🤖 AI Summary
This paper introduces the first task of region correspondence prediction for unlabeled comic line art images, aiming to establish semantically consistent and topologically coherent inter-image region mappings without requiring pre-segmentation or manual annotations. Methodologically, it partitions line drawings into local patches and employs a Transformer-based architecture to model cross-image patch-level similarity. To elevate patch matches into structurally preserved, contiguous regions, it proposes an edge-aware clustering strategy coupled with a topology-preserving region matching algorithm. To support this research, the authors design an automated annotation pipeline and release a high-quality benchmark dataset. Experiments demonstrate a patch-matching accuracy of 96.34%; moreover, the inferred region correspondences exhibit strong robustness and practical utility in downstream applications such as automatic coloring and intermediate-frame generation.
📝 Abstract
Understanding region-wise correspondence between manga line art images is a fundamental task in manga processing, enabling downstream applications such as automatic line art colorization and in-between frame generation. However, this task remains largely unexplored, especially in realistic scenarios without pre-existing segmentation or annotations. In this paper, we introduce a novel and practical task: predicting region-wise correspondence between raw manga line art images without any pre-existing labels or masks. To tackle this problem, we divide each line art image into a set of patches and propose a Transformer-based framework that learns patch-level similarities within and across images.

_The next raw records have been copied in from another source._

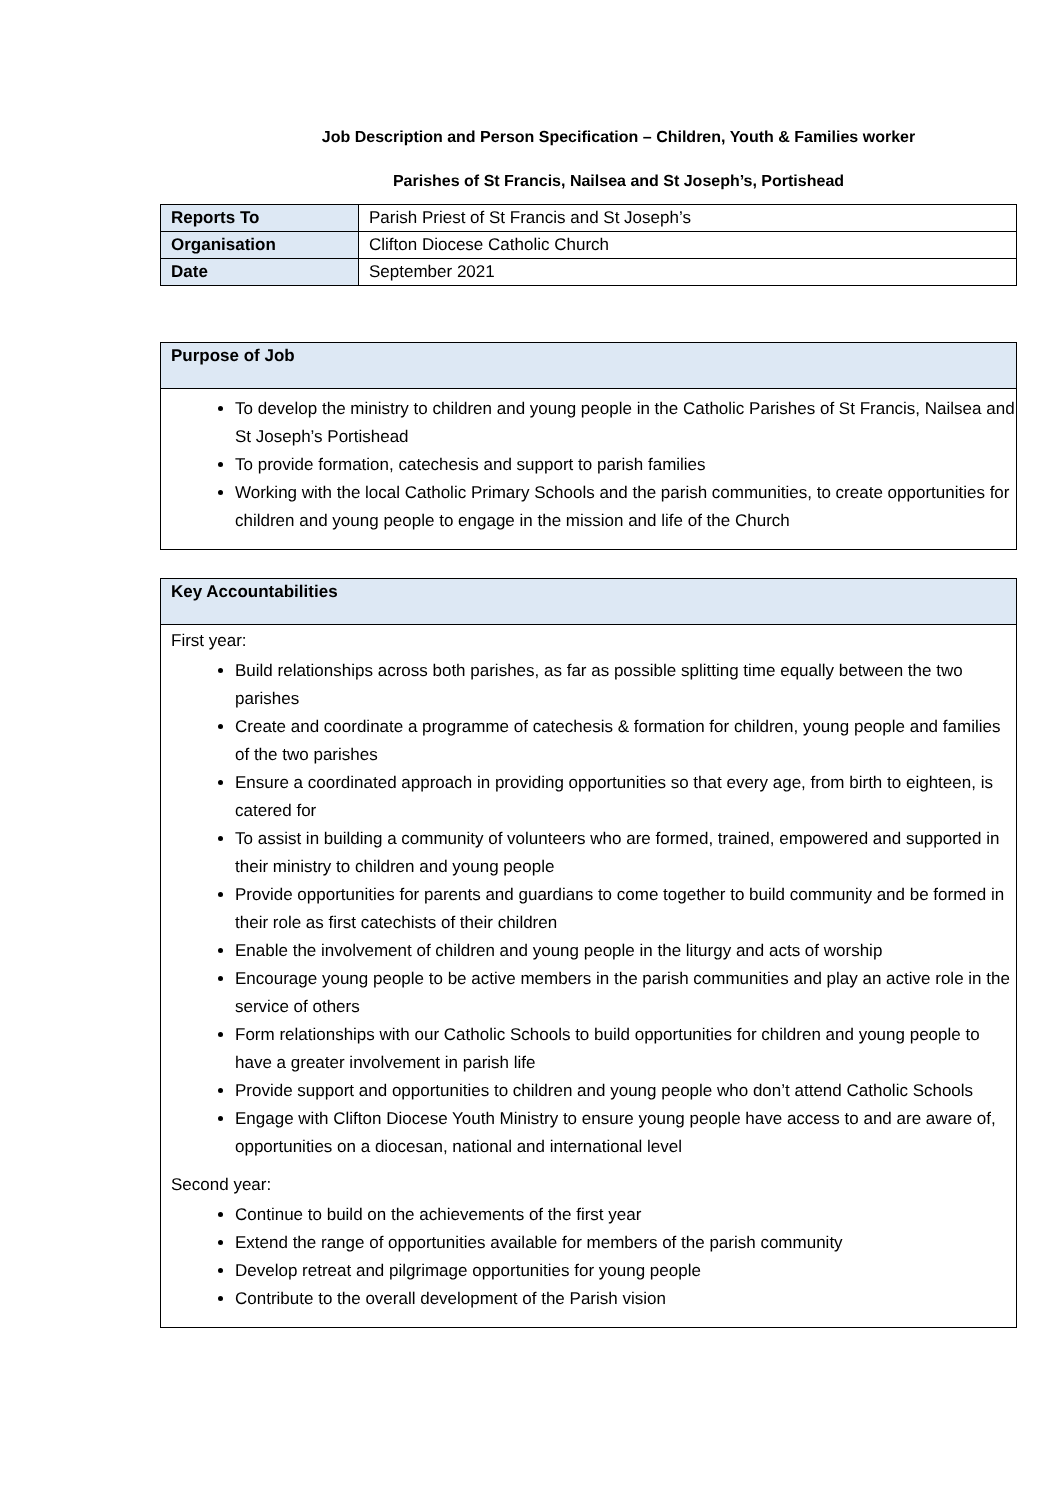Job Description and Person Specification – Children, Youth & Families worker
Parishes of St Francis, Nailsea and St Joseph’s, Portishead
| Reports To | Parish Priest of St Francis and St Joseph’s |
| Organisation | Clifton Diocese Catholic Church |
| Date | September 2021 |
Purpose of Job
To develop the ministry to children and young people in the Catholic Parishes of St Francis, Nailsea and St Joseph’s Portishead
To provide formation, catechesis and support to parish families
Working with the local Catholic Primary Schools and the parish communities, to create opportunities for children and young people to engage in the mission and life of the Church
Key Accountabilities
First year:
Build relationships across both parishes, as far as possible splitting time equally between the two parishes
Create and coordinate a programme of catechesis & formation for children, young people and families of the two parishes
Ensure a coordinated approach in providing opportunities so that every age, from birth to eighteen, is catered for
To assist in building a community of volunteers who are formed, trained, empowered and supported in their ministry to children and young people
Provide opportunities for parents and guardians to come together to build community and be formed in their role as first catechists of their children
Enable the involvement of children and young people in the liturgy and acts of worship
Encourage young people to be active members in the parish communities and play an active role in the service of others
Form relationships with our Catholic Schools to build opportunities for children and young people to have a greater involvement in parish life
Provide support and opportunities to children and young people who don’t attend Catholic Schools
Engage with Clifton Diocese Youth Ministry to ensure young people have access to and are aware of, opportunities on a diocesan, national and international level
Second year:
Continue to build on the achievements of the first year
Extend the range of opportunities available for members of the parish community
Develop retreat and pilgrimage opportunities for young people
Contribute to the overall development of the Parish vision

We then apply edge-aware clustering and a region matching algorithm to convert patch-level predictions into coherent region-level correspondences. To support training and evaluation, we develop an automatic annotation pipeline and manually refine a subset of the data to construct benchmark datasets. Experiments on multiple datasets demonstrate that our method achieves high patch-level accuracy (e.g., 96.34%) and generates consistent region-level correspondences, highlighting its potential for real-world manga applications.